---------- INPUT ----------

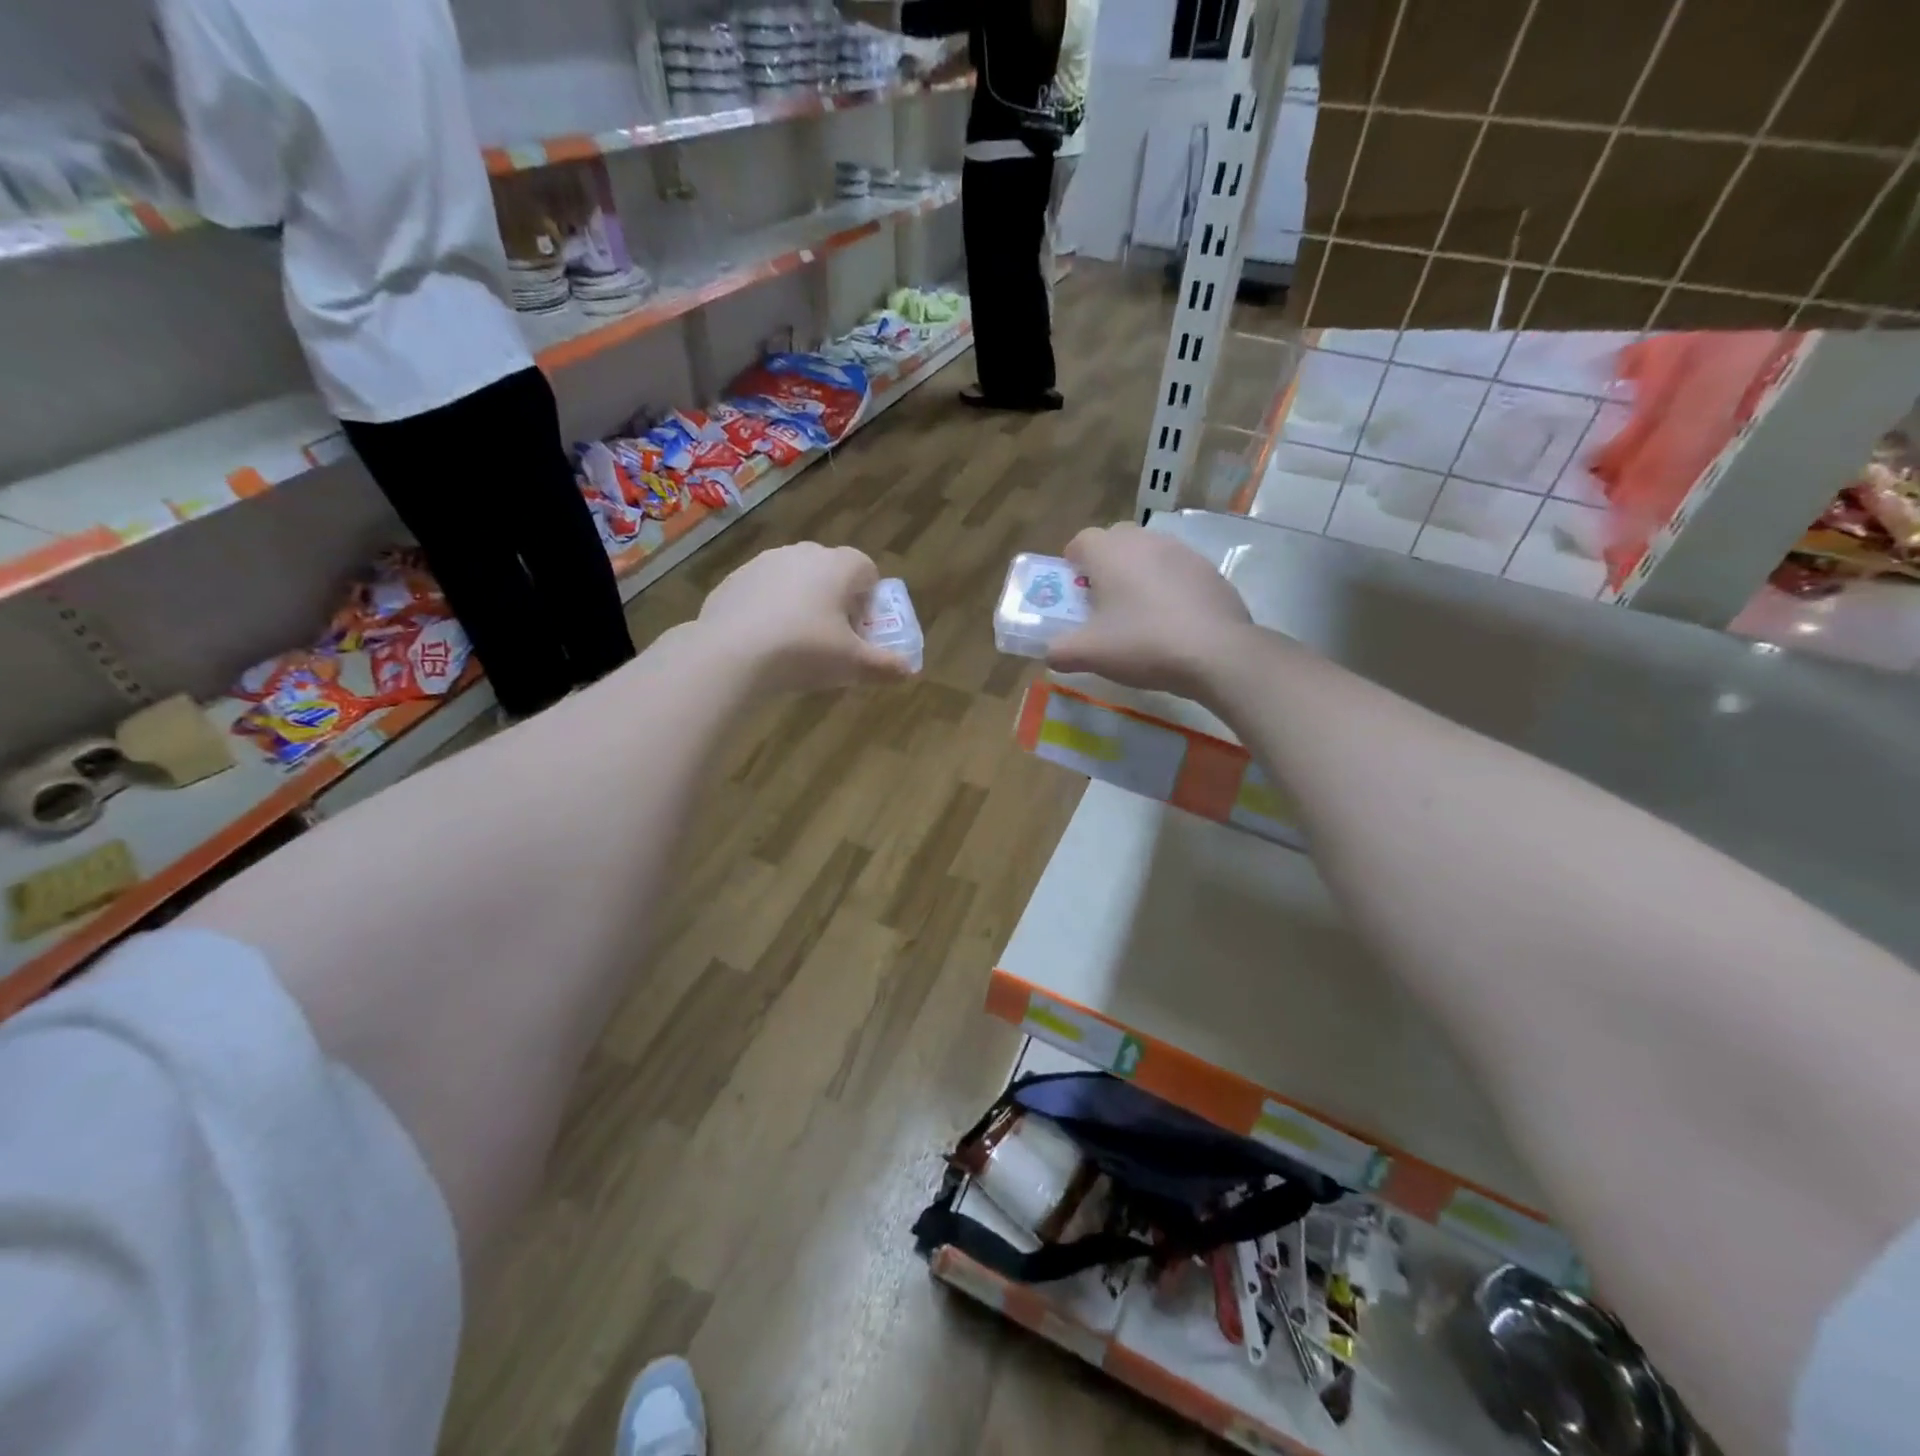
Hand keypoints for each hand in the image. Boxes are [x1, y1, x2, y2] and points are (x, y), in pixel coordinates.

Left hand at [698, 542, 913, 692]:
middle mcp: (802, 554)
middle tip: (832, 638)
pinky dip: (768, 610)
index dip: (869, 599)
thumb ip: (885, 666)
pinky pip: (762, 592)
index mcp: (837, 566)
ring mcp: (763, 563)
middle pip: (830, 571)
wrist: (731, 655)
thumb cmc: (805, 651)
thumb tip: (909, 671)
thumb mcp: (853, 666)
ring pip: (794, 579)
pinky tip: (763, 642)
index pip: (866, 568)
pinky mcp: (733, 580)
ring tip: (795, 643)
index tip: (861, 629)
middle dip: (835, 599)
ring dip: (801, 602)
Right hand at [1046, 523, 1252, 693]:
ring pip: (1149, 554)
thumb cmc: (1142, 644)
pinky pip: (1178, 571)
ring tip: (1139, 613)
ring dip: (1139, 574)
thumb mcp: (1089, 654)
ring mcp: (1182, 552)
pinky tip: (1173, 622)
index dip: (1072, 564)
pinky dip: (1169, 588)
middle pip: (1116, 541)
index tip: (1074, 592)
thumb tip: (1050, 652)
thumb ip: (1059, 651)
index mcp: (1110, 552)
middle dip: (1106, 565)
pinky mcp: (1210, 571)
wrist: (1216, 653)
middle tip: (1104, 602)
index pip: (1081, 541)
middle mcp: (1145, 541)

----------

[WHAT IS EXPECTED]
Wherever the line holding "ring pip: (1149, 554)" falls in the entries above, copy exactly from it through the line holding "index mcp: (1110, 552)", inclusive, and add nothing.

[TASK RESPONSE]
ring pip: (1149, 554)
thumb cmc: (1142, 644)
pinky pip: (1178, 571)
ring tip: (1139, 613)
ring dip: (1139, 574)
thumb mcp: (1089, 654)
ring mcp: (1182, 552)
pinky tip: (1173, 622)
index dip: (1072, 564)
pinky dip: (1169, 588)
middle pip: (1116, 541)
index tip: (1074, 592)
thumb tip: (1050, 652)
thumb ip: (1059, 651)
index mcp: (1110, 552)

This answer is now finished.